→ **Text extract**:
Carla Della Gatta

Latinx Shakespeares: Staging U.S. Intracultural Theater

University of Michigan Press, 2023

280 pages

Hardcover $95.00; Paperback $39.95; Ebook Open Access

Reviewed by Michael Vaclav

Carla Della Gatta describes the project of Latinx Shakespeares as an evaluation of what we may learn about Latinx cultures through their representations in productions of Shakespearean plays, and, simultaneously, what these Latinx productions and adaptations may reveal about the Shakespearean text itself. In this project, Della Gatta grapples with fundamental questions of culture, language, categorization, and the history of racial and linguistic inequities upon which professional theater, particularly in the United States, has been built. Through a meticulous evaluation of case studies ranging from the 1957 debut of West Side Story, and the 2021 film adaptation of that same play, to a staged reading of O-Dogg, a 2019 adaptation of Othello set during the 1992 Los Angeles uprisings, Della Gatta traces both the successful and the problematic intersections of Latinidad with Shakespearean texts.

Methodologically, Della Gatta draws meaning from each case study through evaluation of its performance, its production, and its reception, building, as she notes, on the work of Ric Knowles in Reading the Material Theatre. Each chapter of Latinx Shakespeares engages a specific aspect of performance and reception, focusing on a single case study, or a small sample drawn from the same company or context. Across these evaluations, Della Gatta consistently treats Latinx Shakespeare as an ideological movement towards empathetic healing. While many productions fall short, reinforcing stereotypes rather than undermining and challenging them, the broader tidal forces of inclusivity and accessibility push towards a hopeful future for both Latinidad and the Shakespearean stage.

The first chapter, “Division: The West Side Story Effect,” reads the importance of division within the text of Romeo and Julietand how that theme is translated from social animosity into ethnic division between white and Latinx in West Side Story. Contrasting the homogeneously Puerto Rican Sharks—although Della Gatta notes that there has traditionally been very little about the Sharks that is specifically Puerto Rican—with the more nuanced whiteness of the Jets, West Side Story laid the foundation of Shakespearean engagement with Latinx stereotypes. Latinidad becomes a monolith that is pitted against European whiteness. As Della Gatta notes, Shakespeare’s plays are often driven by factious divisions between families or groups, and the contrast of Latinx characters with white characters has often been cast in that model. In the case of West Side Story, this was accomplished with costuming, casting, and—frequently—brownface makeup. In other productions, this is accomplished through language and other manners of speech.

→ **Problem requirements**: Reproduce word for word the stretch of the book review from "Methodologically, Della Gatta" through "the Shakespearean stage.".

→ **Dataset content**:
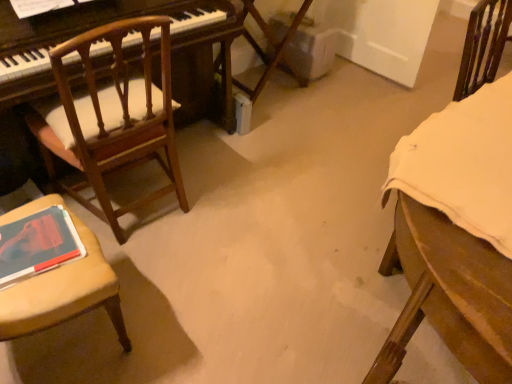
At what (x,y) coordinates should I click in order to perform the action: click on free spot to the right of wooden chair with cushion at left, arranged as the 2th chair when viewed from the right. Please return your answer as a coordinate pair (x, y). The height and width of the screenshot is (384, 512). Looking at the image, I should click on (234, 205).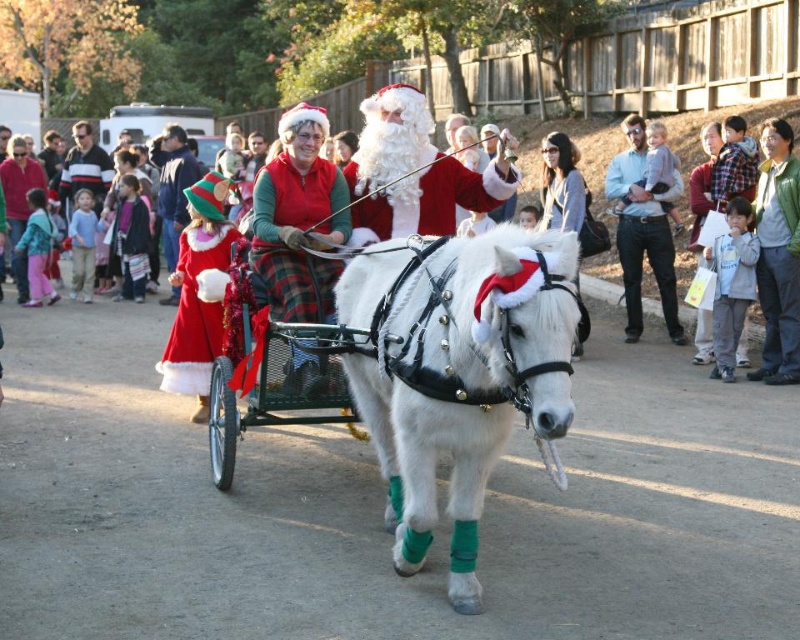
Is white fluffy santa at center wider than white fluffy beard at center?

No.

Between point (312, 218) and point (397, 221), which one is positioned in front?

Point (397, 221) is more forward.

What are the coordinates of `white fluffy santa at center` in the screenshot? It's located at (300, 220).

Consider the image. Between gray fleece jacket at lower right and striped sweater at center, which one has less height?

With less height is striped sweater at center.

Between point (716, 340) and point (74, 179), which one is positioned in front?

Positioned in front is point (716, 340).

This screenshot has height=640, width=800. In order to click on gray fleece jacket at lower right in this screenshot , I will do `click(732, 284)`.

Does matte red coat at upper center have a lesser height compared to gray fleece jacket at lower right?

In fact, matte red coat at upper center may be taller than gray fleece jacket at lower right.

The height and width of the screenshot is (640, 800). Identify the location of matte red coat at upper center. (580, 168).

==

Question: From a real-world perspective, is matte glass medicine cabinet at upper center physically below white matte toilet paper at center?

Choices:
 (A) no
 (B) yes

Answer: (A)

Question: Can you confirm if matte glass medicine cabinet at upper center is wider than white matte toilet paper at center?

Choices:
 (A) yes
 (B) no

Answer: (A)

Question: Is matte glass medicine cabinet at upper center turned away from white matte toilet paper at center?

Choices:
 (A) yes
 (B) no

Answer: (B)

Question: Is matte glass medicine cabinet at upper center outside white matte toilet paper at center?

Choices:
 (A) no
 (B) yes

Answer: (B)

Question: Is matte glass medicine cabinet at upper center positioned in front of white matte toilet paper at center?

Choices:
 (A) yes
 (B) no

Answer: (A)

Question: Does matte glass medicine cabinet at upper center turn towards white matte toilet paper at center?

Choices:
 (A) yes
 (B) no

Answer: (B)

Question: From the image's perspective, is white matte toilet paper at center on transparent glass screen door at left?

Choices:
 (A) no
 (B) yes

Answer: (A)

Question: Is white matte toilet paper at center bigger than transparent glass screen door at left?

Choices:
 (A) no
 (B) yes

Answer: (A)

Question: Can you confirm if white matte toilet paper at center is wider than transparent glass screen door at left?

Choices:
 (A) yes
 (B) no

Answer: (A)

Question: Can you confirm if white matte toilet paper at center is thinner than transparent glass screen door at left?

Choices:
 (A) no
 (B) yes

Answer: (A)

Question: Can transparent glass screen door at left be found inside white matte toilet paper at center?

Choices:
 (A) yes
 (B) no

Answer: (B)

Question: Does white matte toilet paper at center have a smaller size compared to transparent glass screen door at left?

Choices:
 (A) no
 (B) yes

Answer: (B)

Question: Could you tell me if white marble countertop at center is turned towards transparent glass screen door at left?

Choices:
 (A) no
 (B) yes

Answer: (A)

→ **Correct response**:
Methodologically, Della Gatta draws meaning from each case study through evaluation of its performance, its production, and its reception, building, as she notes, on the work of Ric Knowles in Reading the Material Theatre. Each chapter of Latinx Shakespeares engages a specific aspect of performance and reception, focusing on a single case study, or a small sample drawn from the same company or context. Across these evaluations, Della Gatta consistently treats Latinx Shakespeare as an ideological movement towards empathetic healing. While many productions fall short, reinforcing stereotypes rather than undermining and challenging them, the broader tidal forces of inclusivity and accessibility push towards a hopeful future for both Latinidad and the Shakespearean stage.